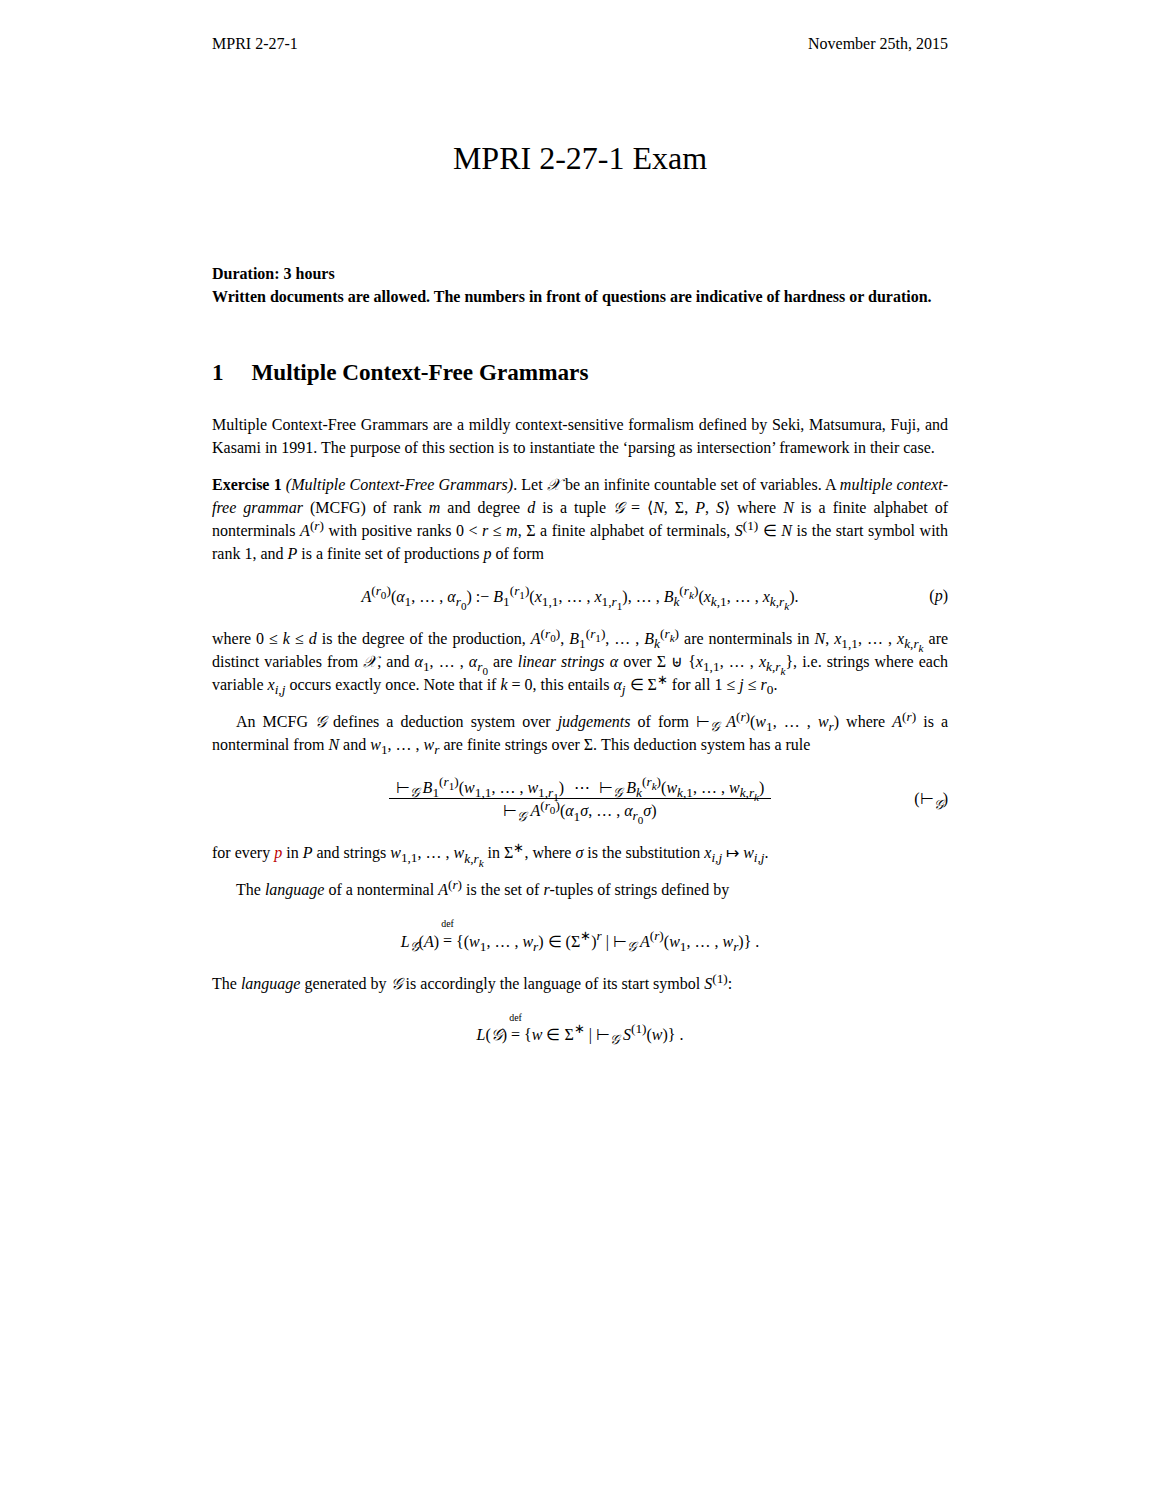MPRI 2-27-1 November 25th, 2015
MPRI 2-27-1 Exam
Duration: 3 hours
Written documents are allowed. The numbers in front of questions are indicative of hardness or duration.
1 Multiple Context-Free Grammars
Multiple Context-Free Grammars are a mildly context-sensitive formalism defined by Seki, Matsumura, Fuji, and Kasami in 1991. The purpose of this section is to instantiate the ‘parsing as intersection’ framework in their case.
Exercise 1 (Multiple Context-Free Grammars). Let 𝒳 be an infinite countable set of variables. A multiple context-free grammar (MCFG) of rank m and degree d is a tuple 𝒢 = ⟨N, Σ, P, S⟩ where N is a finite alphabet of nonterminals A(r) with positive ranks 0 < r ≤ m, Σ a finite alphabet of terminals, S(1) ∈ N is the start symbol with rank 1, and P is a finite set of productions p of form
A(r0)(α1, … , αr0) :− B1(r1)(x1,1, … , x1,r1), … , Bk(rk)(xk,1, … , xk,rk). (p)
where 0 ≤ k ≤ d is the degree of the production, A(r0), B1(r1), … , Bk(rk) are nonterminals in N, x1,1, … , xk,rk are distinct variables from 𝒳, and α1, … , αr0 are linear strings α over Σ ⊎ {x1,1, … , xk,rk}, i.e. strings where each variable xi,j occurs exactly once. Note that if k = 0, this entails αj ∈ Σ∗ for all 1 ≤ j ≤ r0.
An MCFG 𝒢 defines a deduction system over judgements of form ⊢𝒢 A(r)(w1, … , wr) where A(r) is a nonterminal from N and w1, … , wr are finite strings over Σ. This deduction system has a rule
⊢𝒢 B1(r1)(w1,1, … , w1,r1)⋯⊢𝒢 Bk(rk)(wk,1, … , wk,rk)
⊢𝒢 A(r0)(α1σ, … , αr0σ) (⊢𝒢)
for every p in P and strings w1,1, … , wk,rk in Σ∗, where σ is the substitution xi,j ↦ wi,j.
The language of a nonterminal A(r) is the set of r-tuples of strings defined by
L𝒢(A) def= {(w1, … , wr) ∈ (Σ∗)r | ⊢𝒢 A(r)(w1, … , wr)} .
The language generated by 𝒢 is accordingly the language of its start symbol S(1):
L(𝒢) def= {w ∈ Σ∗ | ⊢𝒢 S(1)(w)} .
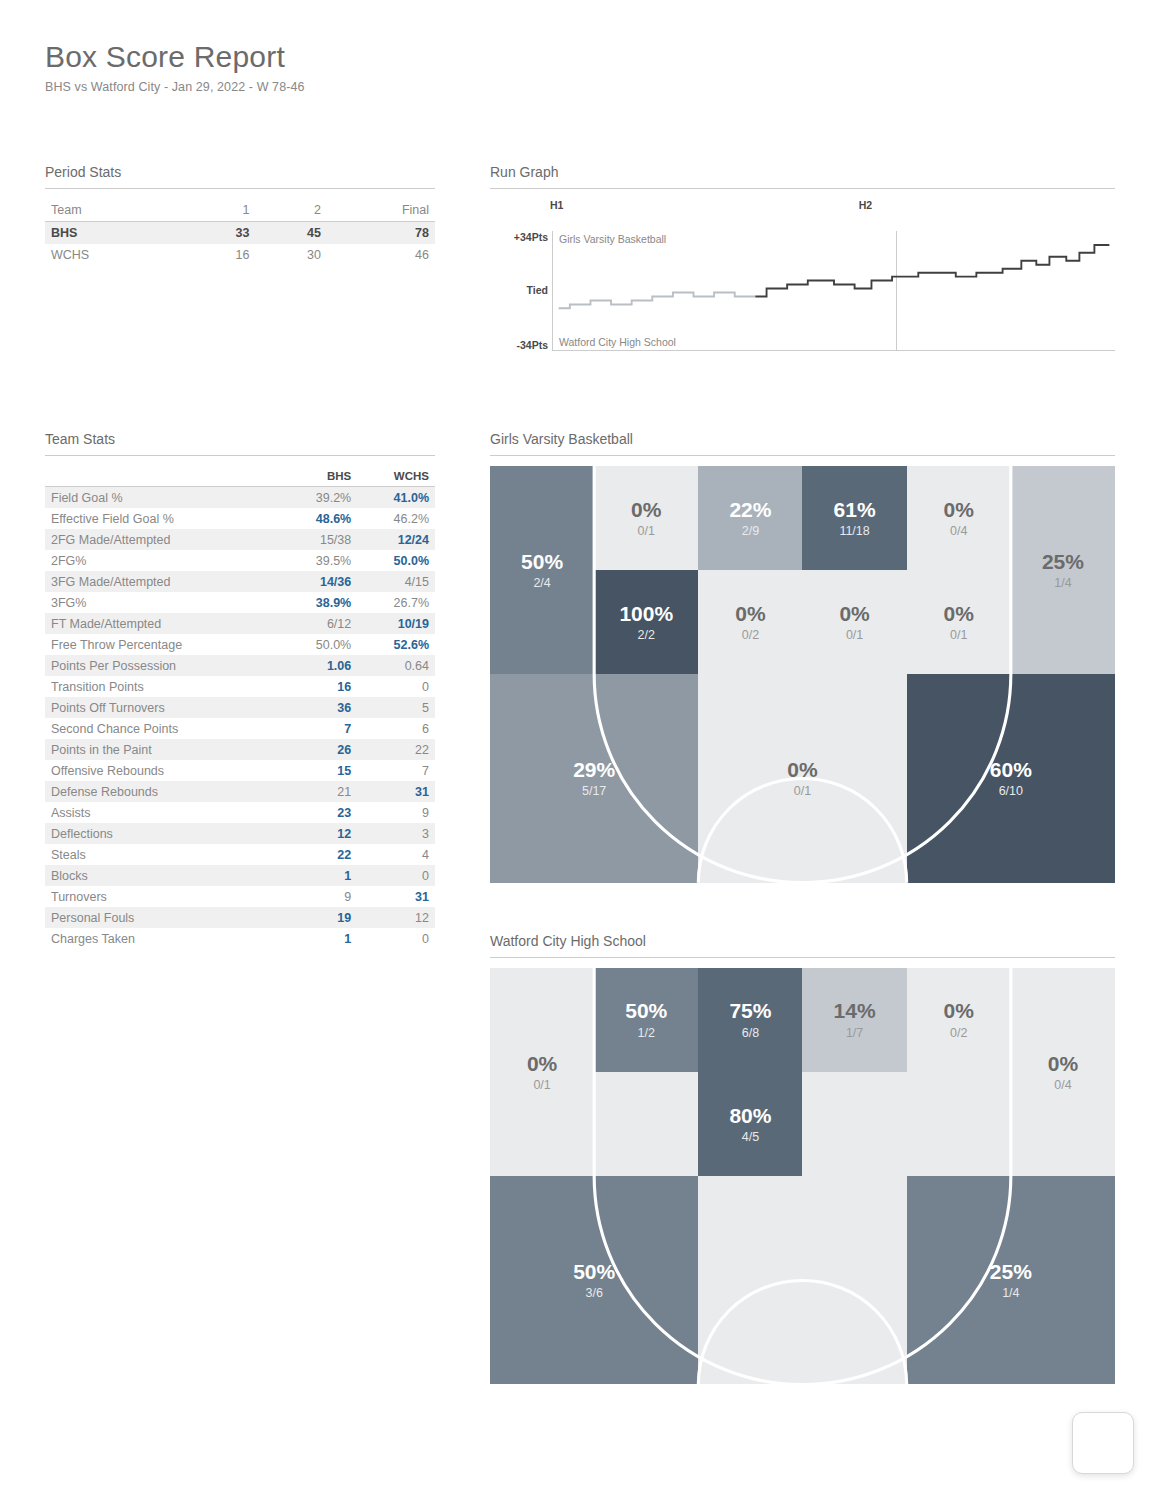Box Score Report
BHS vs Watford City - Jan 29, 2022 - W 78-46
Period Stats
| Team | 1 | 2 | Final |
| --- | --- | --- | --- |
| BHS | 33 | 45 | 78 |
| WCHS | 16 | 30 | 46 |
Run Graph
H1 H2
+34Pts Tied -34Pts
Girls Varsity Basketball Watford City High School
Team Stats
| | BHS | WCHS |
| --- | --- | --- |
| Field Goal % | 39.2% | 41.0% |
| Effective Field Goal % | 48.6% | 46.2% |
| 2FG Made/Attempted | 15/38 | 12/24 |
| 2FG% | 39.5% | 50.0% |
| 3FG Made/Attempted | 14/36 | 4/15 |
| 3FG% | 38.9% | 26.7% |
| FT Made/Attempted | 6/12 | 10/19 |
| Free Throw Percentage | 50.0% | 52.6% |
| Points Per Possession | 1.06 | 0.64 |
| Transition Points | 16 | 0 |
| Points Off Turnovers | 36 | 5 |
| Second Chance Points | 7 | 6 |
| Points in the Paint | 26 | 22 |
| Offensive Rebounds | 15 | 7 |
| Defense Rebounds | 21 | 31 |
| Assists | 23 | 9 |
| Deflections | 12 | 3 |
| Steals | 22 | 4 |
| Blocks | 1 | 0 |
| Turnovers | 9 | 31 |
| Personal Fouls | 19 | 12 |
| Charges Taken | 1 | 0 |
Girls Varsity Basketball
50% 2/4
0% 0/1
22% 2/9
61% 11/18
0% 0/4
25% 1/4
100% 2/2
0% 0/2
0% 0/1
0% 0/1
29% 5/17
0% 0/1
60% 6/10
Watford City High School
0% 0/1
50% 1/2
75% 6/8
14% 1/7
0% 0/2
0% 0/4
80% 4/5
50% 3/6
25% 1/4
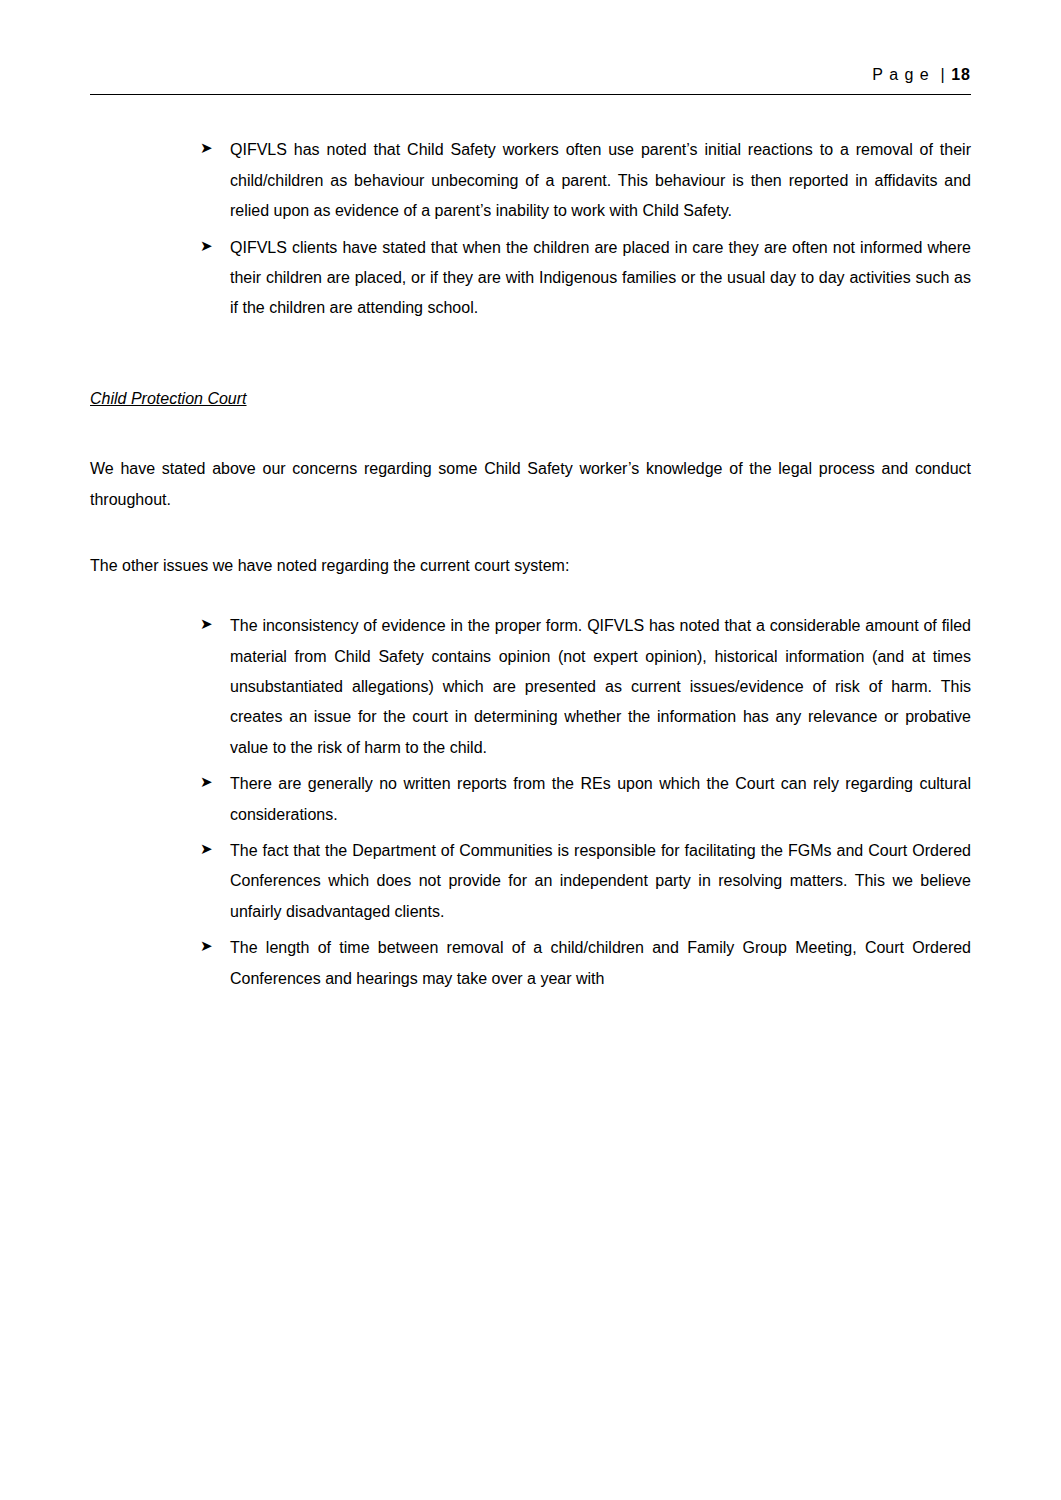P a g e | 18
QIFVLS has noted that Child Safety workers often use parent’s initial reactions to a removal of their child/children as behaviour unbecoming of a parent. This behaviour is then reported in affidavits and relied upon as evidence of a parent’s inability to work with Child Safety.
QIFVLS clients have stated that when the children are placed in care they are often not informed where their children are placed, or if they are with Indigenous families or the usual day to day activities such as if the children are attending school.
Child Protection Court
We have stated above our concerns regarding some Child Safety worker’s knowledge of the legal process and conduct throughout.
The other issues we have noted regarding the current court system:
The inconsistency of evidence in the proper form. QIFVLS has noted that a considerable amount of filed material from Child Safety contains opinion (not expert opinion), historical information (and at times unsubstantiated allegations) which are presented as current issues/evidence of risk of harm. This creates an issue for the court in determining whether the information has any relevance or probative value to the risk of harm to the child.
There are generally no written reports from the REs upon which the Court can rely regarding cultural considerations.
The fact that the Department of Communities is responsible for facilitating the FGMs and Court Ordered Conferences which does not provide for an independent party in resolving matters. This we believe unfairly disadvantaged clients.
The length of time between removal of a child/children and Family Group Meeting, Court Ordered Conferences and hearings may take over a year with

[Prompt] Apart from its pictures, the material above should be repeated exactly.

[Exercise response]
MPRI 2-27-1 November 25th, 2015
MPRI 2-27-1 Exam
Duration: 3 hours
Written documents are allowed. The numbers in front of questions are indicative of hardness or duration.
1 Multiple Context-Free Grammars
Multiple Context-Free Grammars are a mildly context-sensitive formalism defined by Seki, Matsumura, Fuji, and Kasami in 1991. The purpose of this section is to instantiate the ‘parsing as intersection’ framework in their case.
Exercise 1 (Multiple Context-Free Grammars). Let 𝒳 be an infinite countable set of variables. A multiple context-free grammar (MCFG) of rank m and degree d is a tuple 𝒢 = ⟨N, Σ, P, S⟩ where N is a finite alphabet of nonterminals A(r) with positive ranks 0 < r ≤ m, Σ a finite alphabet of terminals, S(1) ∈ N is the start symbol with rank 1, and P is a finite set of productions p of form
A(r0)(α1, … , αr0) :− B1(r1)(x1,1, … , x1,r1), … , Bk(rk)(xk,1, … , xk,rk). (p)
where 0 ≤ k ≤ d is the degree of the production, A(r0), B1(r1), … , Bk(rk) are nonterminals in N, x1,1, … , xk,rk are distinct variables from 𝒳, and α1, … , αr0 are linear strings α over Σ ⊎ {x1,1, … , xk,rk}, i.e. strings where each variable xi,j occurs exactly once. Note that if k = 0, this entails αj ∈ Σ∗ for all 1 ≤ j ≤ r0.
An MCFG 𝒢 defines a deduction system over judgements of form ⊢𝒢 A(r)(w1, … , wr) where A(r) is a nonterminal from N and w1, … , wr are finite strings over Σ. This deduction system has a rule
⊢𝒢 B1(r1)(w1,1, … , w1,r1)⋯⊢𝒢 Bk(rk)(wk,1, … , wk,rk)
⊢𝒢 A(r0)(α1σ, … , αr0σ) (⊢𝒢)
for every p in P and strings w1,1, … , wk,rk in Σ∗, where σ is the substitution xi,j ↦ wi,j.
The language of a nonterminal A(r) is the set of r-tuples of strings defined by
L𝒢(A) def= {(w1, … , wr) ∈ (Σ∗)r | ⊢𝒢 A(r)(w1, … , wr)} .
The language generated by 𝒢 is accordingly the language of its start symbol S(1):
L(𝒢) def= {w ∈ Σ∗ | ⊢𝒢 S(1)(w)} .
Box Score Report
BHS vs Watford City - Jan 29, 2022 - W 78-46
Period Stats
| Team | 1 | 2 | Final |
| --- | --- | --- | --- |
| BHS | 33 | 45 | 78 |
| WCHS | 16 | 30 | 46 |
Run Graph
H1 H2
+34Pts Tied -34Pts
Girls Varsity Basketball Watford City High School
Team Stats
| | BHS | WCHS |
| --- | --- | --- |
| Field Goal % | 39.2% | 41.0% |
| Effective Field Goal % | 48.6% | 46.2% |
| 2FG Made/Attempted | 15/38 | 12/24 |
| 2FG% | 39.5% | 50.0% |
| 3FG Made/Attempted | 14/36 | 4/15 |
| 3FG% | 38.9% | 26.7% |
| FT Made/Attempted | 6/12 | 10/19 |
| Free Throw Percentage | 50.0% | 52.6% |
| Points Per Possession | 1.06 | 0.64 |
| Transition Points | 16 | 0 |
| Points Off Turnovers | 36 | 5 |
| Second Chance Points | 7 | 6 |
| Points in the Paint | 26 | 22 |
| Offensive Rebounds | 15 | 7 |
| Defense Rebounds | 21 | 31 |
| Assists | 23 | 9 |
| Deflections | 12 | 3 |
| Steals | 22 | 4 |
| Blocks | 1 | 0 |
| Turnovers | 9 | 31 |
| Personal Fouls | 19 | 12 |
| Charges Taken | 1 | 0 |
Girls Varsity Basketball
50% 2/4
0% 0/1
22% 2/9
61% 11/18
0% 0/4
25% 1/4
100% 2/2
0% 0/2
0% 0/1
0% 0/1
29% 5/17
0% 0/1
60% 6/10
Watford City High School
0% 0/1
50% 1/2
75% 6/8
14% 1/7
0% 0/2
0% 0/4
80% 4/5
50% 3/6
25% 1/4
P a g e | 18
QIFVLS has noted that Child Safety workers often use parent’s initial reactions to a removal of their child/children as behaviour unbecoming of a parent. This behaviour is then reported in affidavits and relied upon as evidence of a parent’s inability to work with Child Safety.
QIFVLS clients have stated that when the children are placed in care they are often not informed where their children are placed, or if they are with Indigenous families or the usual day to day activities such as if the children are attending school.
Child Protection Court
We have stated above our concerns regarding some Child Safety worker’s knowledge of the legal process and conduct throughout.
The other issues we have noted regarding the current court system:
The inconsistency of evidence in the proper form. QIFVLS has noted that a considerable amount of filed material from Child Safety contains opinion (not expert opinion), historical information (and at times unsubstantiated allegations) which are presented as current issues/evidence of risk of harm. This creates an issue for the court in determining whether the information has any relevance or probative value to the risk of harm to the child.
There are generally no written reports from the REs upon which the Court can rely regarding cultural considerations.
The fact that the Department of Communities is responsible for facilitating the FGMs and Court Ordered Conferences which does not provide for an independent party in resolving matters. This we believe unfairly disadvantaged clients.
The length of time between removal of a child/children and Family Group Meeting, Court Ordered Conferences and hearings may take over a year with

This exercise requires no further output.